EMENTA: AGRAVO. AGRAVO DE INSTRUMENTO EM RECURSO DE REVISTA. INTERVALO DE 15 MINUTOS PREVISTO NO ARTIGO 384 DA CLT PARA MULHERES ANTES DO LABOR EM SOBREJORNADA. CONSTITUCIONALIDADE. DISPOSITIVO RECEPCIONADO PELA CONSTITUIÇÃO FEDERAL DE 1988. TESE FIRMADA PELO SUPREMO TRIBUNAL, NOS AUTOS DO RE-658312, TEMA Nº 528 DA TABELA DE REPERCUSSÃO GERAL. Não merece provimento o agravo que não desconstitui os fundamentos da decisão monocrática fundada no fato de que o debate acerca da constitucionalidade do artigo 384 da CLT não suscita mais discussão no âmbito desta Corte, que, por intermédio do julgamento do TST - IIN - RR-1.540/2005-046-12-00.5, ocorrido na sessão do Tribunal Pleno no dia 17/11/2008, decidiu que o artigo 384 da CLT foi recepcionado pela Constituição Federal. O citado entendimento também foi adotado pelo Supremo Tribunal Federal, nos autos do RE-658312, Tema nº 528 da Tabela de Repercussão Geral, em acórdão relatado pelo Exmo.
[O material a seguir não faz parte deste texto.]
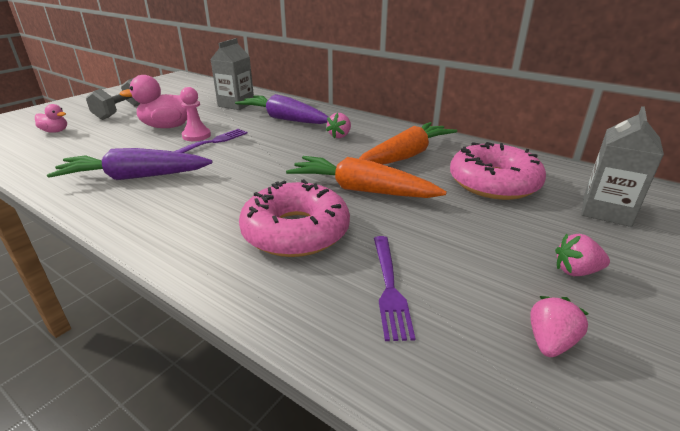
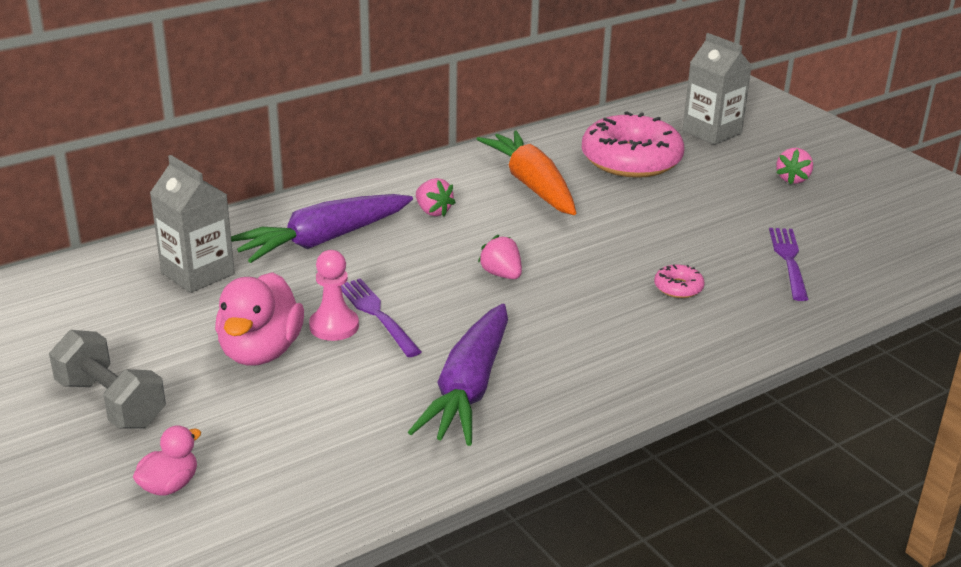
camera: 70 degrees left, 0 degrees up
(295, 231) = (678, 287): pink donut -> pink donut, size x0.41
(361, 190) = (606, 233): orange carrot -> none
(390, 288) = (788, 260): purple fork -> purple fork turned 105 degrees counterclockwise
(550, 342) = (866, 218): pink strawberry -> pink strawberry (501, 274)

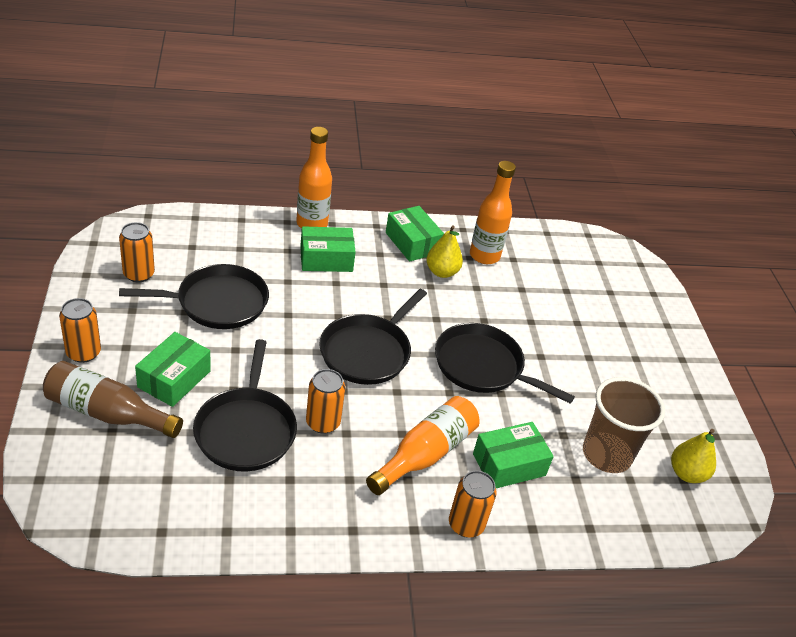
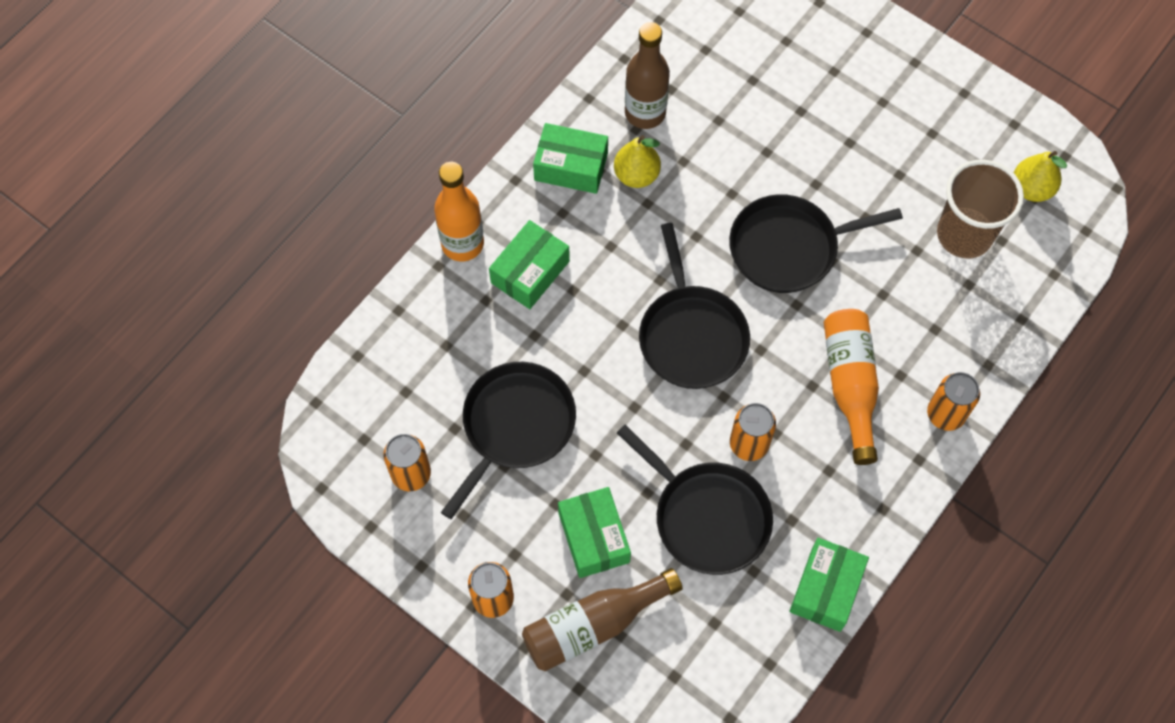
camera: 40 degrees left, 25 degrees up
(484, 256) = (645, 113): orange bottle -> brown bottle
(509, 465) = (913, 325): green box -> green box (826, 589)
Ministro Dias Toffoli, no qual foi firmada a seguinte tese: "O art. 384 da CLT, em relação ao período anterior à edição da Lei n. 13.467/2017, foi recepcionado pela Constituição Federal de 1988, aplicando-se a todas as mulheres trabalhadoras". Ressalta-se que foi certificado o trânsito em julgado da decisão proferida pela Suprema Corte, no citado recurso extraordinário, em 17/08/2022. Diante do exposto, encontra-se superada qualquer discussão acerca da constitucionalidade do dispositivo celetista. Precedentes. Agravo desprovido . (Tribunal Superior do Trabalho (3ª Turma). Acórdão: 0001125-53.2019.5.20.0002. Relator(a): JOSE ROBERTO FREIRE PIMENTA. Data de julgamento: 09/11/2022. Juntado aos autos em 11/11/2022.)